Brassard Still Has His Offensive Touch
Over the first half of the season, the six players who regularly played on the bottom six for the Senators combined for 13 goals, just 10% of the team’s total offence. That lack of production from half the roster likely cost Ottawa more than a few games; the top players can only be on the ice for so long, and as we’ve seen with Chabot, too much ice time can cause problems. Thankfully, Brassard has been doing everything he can to get things going. In 52 games this season, he sits ninth on the team with 11 goals, which is tied with his two linemates on the fourth line and more than double the third line’s total production.
Brassard has never been a top-point producer in the NHL. His career high of 27 goals, scored in 2015-16, was the only time he crossed the 20-goal threshold. But with his wealth of knowledge and experience, Brassard makes very few mistakes at this point in his career. Although he averages just over 10 minutes a game, his Corsi For Percentage sits at just under 54%, the sixth-highest on the team. Among players who start most of their shifts in the defensive zone, he sits second. He also sits 11th in team point shares and eighth in offensive point shares.
A player like Brassard, who can regularly produce with limited minutes, is crucial for any playoff team. When the St. Louis Blues won the Cup in 2019, 20 players had at least one goal during their run. Tyler Bozak and Oscar Sundqvist, who finished the regular season with 38 and 31 points, respectively, finished the playoffs in the team’s top 10 playoff scoring. Without those players stepping up, the Blues would likely have been eliminated much earlier.
The Senators Love Brassard
On March 2, Brassard became the most recent player to hit 1000 NHL games. Before the 2022-23 season, only 370 players had crossed that threshold, many of whom were recognized as some of the greatest players of their generation. Brassard likely won’t be uttered in the same sentence as the likes of Patrick Marleau or Claude Giroux, who hit 1000 games last season, but that doesn’t change the fact that the Senators were stoked to celebrate the achievement with him.
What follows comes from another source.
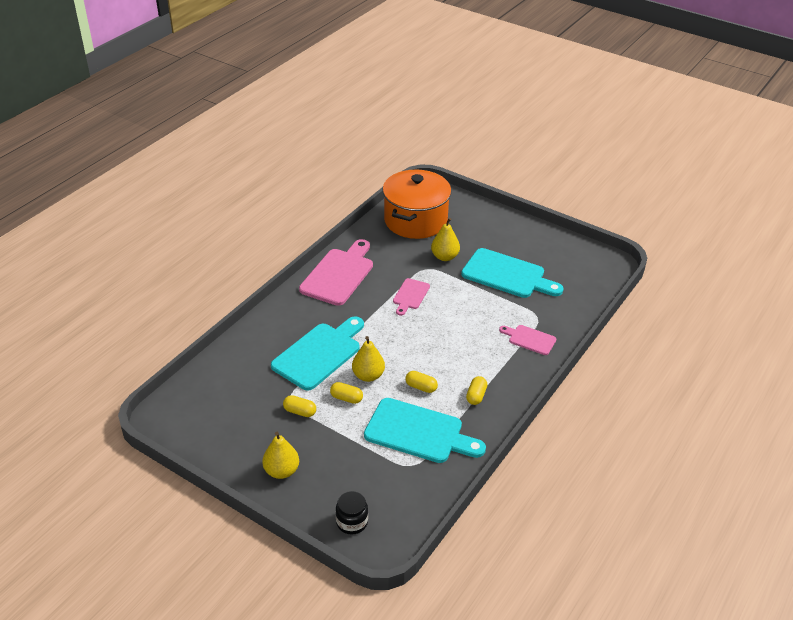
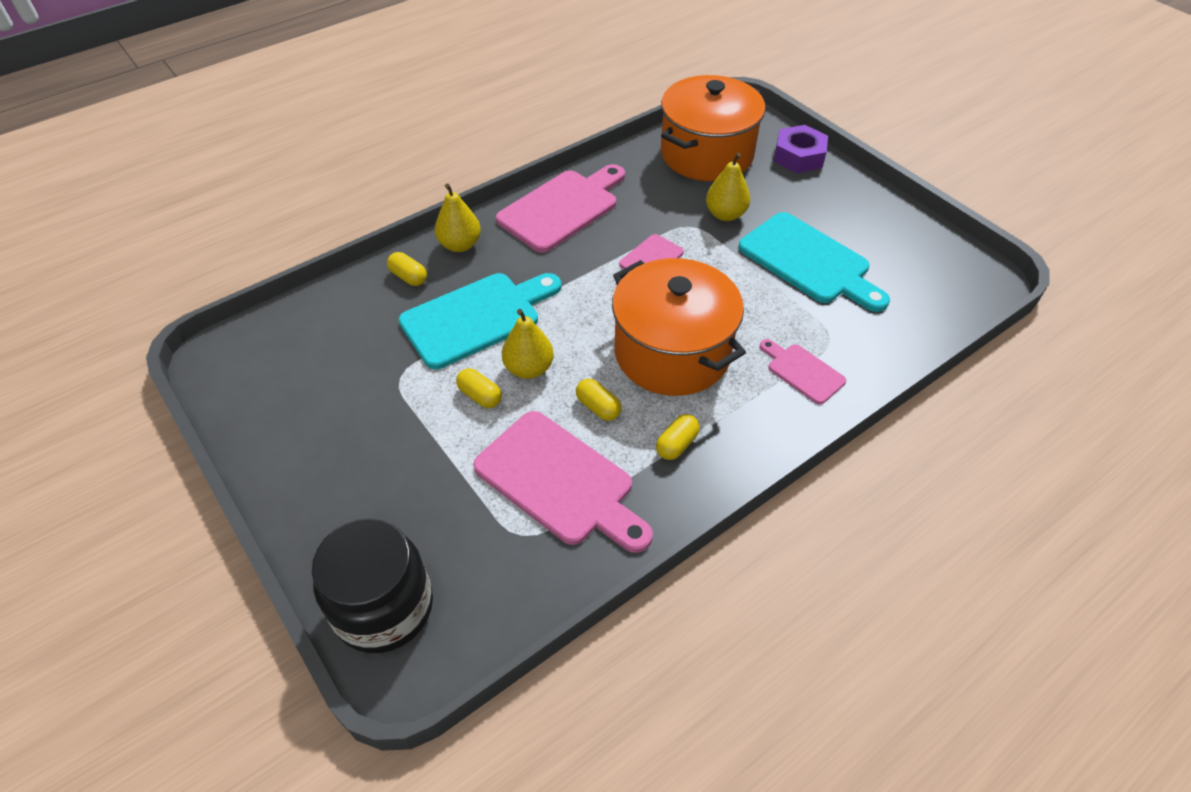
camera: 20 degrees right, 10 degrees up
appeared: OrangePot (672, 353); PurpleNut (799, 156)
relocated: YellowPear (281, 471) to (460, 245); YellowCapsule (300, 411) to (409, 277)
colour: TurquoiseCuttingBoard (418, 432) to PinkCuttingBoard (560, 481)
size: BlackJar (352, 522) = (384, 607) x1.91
Yes, that is Brassard’s face on those shirts, which are being worn by every single player in the locker room, and the gift that he says is too much is a Rolex, which the team all chipped in to get him. The team also got him several bottles of wine in a custom wooden box with each of the logos of the 10 NHL teams he played with over his career. That’s a pretty big celebration for a player that most of the team hadn’t met before this season. But that isn’t uncommon for those who get to know him. According to Marc Methot, his former teammate with both the Senators and Blue Jackets, “you’ll never find a former teammate say a single negative thing about him.”
The Senators’ treatment of the 1000-game milestone despite the relatively short time they’ve been together is indicative of a fantastic culture within Ottawa’s dressing room, one that is almost certainly being enhanced by Brassard. Teams play better when they’re having fun and enjoying each other company and to have such a positive environment that embraces everyone is a great sign of things to come.